Document segment Start Marker

The very first call I took at Jane’s Due Process (again: Google and money) was from a 17 year old who said bluntly, “My mom’s in jail and my dad’s in Iraq” she was living with her older sister who was 22, but the clinics were not allowed to accept the sister’s consent because she was not the legal guardian. Both sisters thought they could get either of their parents to consent, but there was a timing issue. My state only allows abortions up to 21 weeks. It routinely took two or three months for mail to circulate from the base address the girls had to the frontlines where their father was, and then back to them. Their mother, they said, couldn’t receive registered letters at all. So, by the time the permission form got back, a legal abortion would be unavailable. We set her up with a lawyer to try and get a bypass.
I received more than one call from grandmothers who had been turned away by the clinics. They had often been raising their grandchildren from the time they were toddlers. The parents were MIA, but the relationship was informal. They’d been allowed to enroll their granddaughters in school, to claim them as tax dependants, to get them vaccinated, to make every medical decision before this one, but not a decision about abortion.
These of course, were the easy cases. Abuse was much trickier. First off, though abuse was a reason for circumventing parental consent/notification, if a teenager admitted that she was abused, the judge was required by law to open a protective services case. This then triggered an investigation, at which time parents generally found out that she had gone to court and obtained an abortion. (Defeating the whole point of a bypass.) You might think that getting an abused teen out of the household would be a universally good thing, but these are older teens, 15, 16, 17, and the system hates them. There is no good place for older abused teens to live when they are removed from their family. Often they are sent to juvenile detention centers. Rarely is the effort made to ensure that they stay in the same school and receive the continuity of education that is necessary to graduate. They are low priority.

Document segment End Marker
Recorded information Start Marker

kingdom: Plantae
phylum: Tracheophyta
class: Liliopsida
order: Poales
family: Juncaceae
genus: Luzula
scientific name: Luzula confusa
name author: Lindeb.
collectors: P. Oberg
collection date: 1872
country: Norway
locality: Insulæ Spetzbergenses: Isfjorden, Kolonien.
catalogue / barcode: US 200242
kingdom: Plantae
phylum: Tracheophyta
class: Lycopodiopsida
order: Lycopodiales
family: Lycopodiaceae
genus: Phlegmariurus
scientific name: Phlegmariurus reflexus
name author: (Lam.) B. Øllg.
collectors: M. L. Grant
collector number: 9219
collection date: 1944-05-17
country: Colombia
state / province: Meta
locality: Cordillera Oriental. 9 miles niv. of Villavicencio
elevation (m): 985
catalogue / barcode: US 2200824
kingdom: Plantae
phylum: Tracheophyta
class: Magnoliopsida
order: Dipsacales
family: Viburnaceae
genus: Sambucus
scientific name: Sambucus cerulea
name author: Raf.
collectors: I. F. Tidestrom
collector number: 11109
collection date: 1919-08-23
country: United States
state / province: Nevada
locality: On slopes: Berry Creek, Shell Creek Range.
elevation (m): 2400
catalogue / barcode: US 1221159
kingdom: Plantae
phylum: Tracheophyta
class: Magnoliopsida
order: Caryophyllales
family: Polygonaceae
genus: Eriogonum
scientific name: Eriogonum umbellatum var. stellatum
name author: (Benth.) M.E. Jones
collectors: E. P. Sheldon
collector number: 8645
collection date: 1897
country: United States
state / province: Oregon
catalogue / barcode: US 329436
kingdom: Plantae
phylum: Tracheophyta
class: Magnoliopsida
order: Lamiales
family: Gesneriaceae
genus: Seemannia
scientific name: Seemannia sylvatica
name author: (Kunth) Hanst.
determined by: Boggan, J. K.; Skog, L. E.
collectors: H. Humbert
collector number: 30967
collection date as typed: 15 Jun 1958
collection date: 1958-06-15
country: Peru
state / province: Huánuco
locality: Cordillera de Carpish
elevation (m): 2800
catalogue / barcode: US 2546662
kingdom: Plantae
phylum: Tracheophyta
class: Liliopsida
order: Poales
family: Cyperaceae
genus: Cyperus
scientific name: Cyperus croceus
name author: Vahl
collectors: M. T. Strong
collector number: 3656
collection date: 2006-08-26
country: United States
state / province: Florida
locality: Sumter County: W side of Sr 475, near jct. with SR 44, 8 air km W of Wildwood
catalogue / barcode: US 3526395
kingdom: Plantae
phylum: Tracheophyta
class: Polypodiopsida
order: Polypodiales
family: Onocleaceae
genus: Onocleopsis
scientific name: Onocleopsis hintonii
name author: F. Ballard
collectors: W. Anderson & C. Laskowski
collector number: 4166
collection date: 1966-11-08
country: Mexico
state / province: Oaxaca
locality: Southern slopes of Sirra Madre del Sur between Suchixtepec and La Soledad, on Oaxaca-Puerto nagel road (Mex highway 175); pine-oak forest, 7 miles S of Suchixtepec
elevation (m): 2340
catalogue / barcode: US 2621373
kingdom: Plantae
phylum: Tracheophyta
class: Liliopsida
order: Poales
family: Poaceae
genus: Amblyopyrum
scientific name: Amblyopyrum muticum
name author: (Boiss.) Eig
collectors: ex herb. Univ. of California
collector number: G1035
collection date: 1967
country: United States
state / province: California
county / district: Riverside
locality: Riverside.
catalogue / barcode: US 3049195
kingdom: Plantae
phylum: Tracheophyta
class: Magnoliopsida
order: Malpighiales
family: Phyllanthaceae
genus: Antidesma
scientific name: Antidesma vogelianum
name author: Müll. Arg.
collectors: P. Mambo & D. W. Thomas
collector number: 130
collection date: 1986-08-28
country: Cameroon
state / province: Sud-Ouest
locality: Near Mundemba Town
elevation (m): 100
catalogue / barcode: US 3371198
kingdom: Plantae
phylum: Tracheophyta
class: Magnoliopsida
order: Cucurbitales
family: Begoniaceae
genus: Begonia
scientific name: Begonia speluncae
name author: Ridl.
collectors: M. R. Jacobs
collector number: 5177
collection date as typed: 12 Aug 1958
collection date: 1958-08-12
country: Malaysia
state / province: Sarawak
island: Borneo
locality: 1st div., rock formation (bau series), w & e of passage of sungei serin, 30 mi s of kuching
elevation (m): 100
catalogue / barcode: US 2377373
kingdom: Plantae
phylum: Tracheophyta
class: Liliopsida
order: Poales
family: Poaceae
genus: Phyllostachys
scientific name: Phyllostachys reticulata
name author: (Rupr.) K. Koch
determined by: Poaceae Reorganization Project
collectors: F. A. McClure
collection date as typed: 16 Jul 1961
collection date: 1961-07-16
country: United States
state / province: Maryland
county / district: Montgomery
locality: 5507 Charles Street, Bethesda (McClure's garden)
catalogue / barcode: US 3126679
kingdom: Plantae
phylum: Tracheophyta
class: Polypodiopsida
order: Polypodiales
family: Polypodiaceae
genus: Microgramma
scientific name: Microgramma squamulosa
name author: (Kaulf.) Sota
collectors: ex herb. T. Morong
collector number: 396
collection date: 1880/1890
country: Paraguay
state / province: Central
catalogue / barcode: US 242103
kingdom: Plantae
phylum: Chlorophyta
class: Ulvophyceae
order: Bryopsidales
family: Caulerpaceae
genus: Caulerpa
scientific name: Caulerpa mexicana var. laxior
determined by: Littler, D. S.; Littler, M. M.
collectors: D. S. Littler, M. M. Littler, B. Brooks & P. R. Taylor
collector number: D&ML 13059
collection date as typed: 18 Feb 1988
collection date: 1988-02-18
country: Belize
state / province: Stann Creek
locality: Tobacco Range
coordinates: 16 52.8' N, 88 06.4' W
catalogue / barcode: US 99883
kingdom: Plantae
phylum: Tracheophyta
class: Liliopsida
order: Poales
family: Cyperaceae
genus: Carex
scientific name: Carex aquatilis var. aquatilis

Recorded information End Marker

**Required action 1**
Quote the abortion-consent passage between "I received more" and "decision about abortion.", inclusive.
**Required action 2**
Does the abortion-consent passage back each statement? Give yes or no, plus the exact words that settle it.
(a) The state allows abortions up to 21 weeks.
(b) The clinics accepted the 22-year-old sister's consent.
(c) Older abused teens are often sent to juvenile detention centers.
**Required action 3**
Proceed with the abortion-consent passage, picking up right after its final sentence.
You won't need these lines for anything.

**Task answer 1**
I received more than one call from grandmothers who had been turned away by the clinics. They had often been raising their grandchildren from the time they were toddlers. The parents were MIA, but the relationship was informal. They’d been allowed to enroll their granddaughters in school, to claim them as tax dependants, to get them vaccinated, to make every medical decision before this one, but not a decision about abortion.

**Task answer 2**
(a) Yes: "My state only allows abortions up to 21 weeks."
(b) No: "the clinics were not allowed to accept the sister’s consent because she was not the legal guardian."
(c) Yes: "Often they are sent to juvenile detention centers."

**Task answer 3**
Secondly, these are kids who have survived abusive households for more than a decade and a half; they often think it’s normal. We were trained to ask these young women what the worst punishment they had received was. I still remember the 16 year-old who scoffed at that idea that she was abused and then when asked about punishment said “well, he once threw me through the bathroom wall.”
The last type of call was often from immigrant kids, who protective services would never consider abused, but who faced dire consequences if their families discovered their pregnancies. We had one Ethiopian 17 year-old, a girl with a full college scholarship, who faced being sent back to Africa, denied the chance to go to school, and “circumcision.” She was quite forceful. She told us about a beloved cousin, who when faced with the same situation had been persuaded to tell her parents by a “crisis” pregnancy center; the cousin was gone. Her parents had arranged for her “treatment” in Ethiopia and for her marriage there.
I even sent a girl to Kansas once; she was a marathon runner and a track star. She lost her period every year during training season and so really did not know she was pregnant until the middle of the second trimester. Her parents were hard core religious, and she knew that they would turn her out on the streets no matter what happened with the pregnancy. She didn’t want to be homeless.
None of these teens get to speak out, it wouldn’t be safe for them to. We get to pass laws that endanger their lives, but they can’t protest. I worked for them, tried to protect them, but have always kept a slight veil of anonymity because I’m afraid of the personal and professional consequences of doing the right thing, of talking about doing the right thing, in a world that bombastically declares it wrong.
I know I am helping the right-wing make something private into something shameful by being discrete. But I don’t have a T.V. show, I don’t have security guards, all I have is the residual fear that somewhere there is a man with a gun, looking for our office, who is absolutely certain he has the right to shoot me, because I help teenagers get abortions.
When in this “debate” do my deep convictions get honored?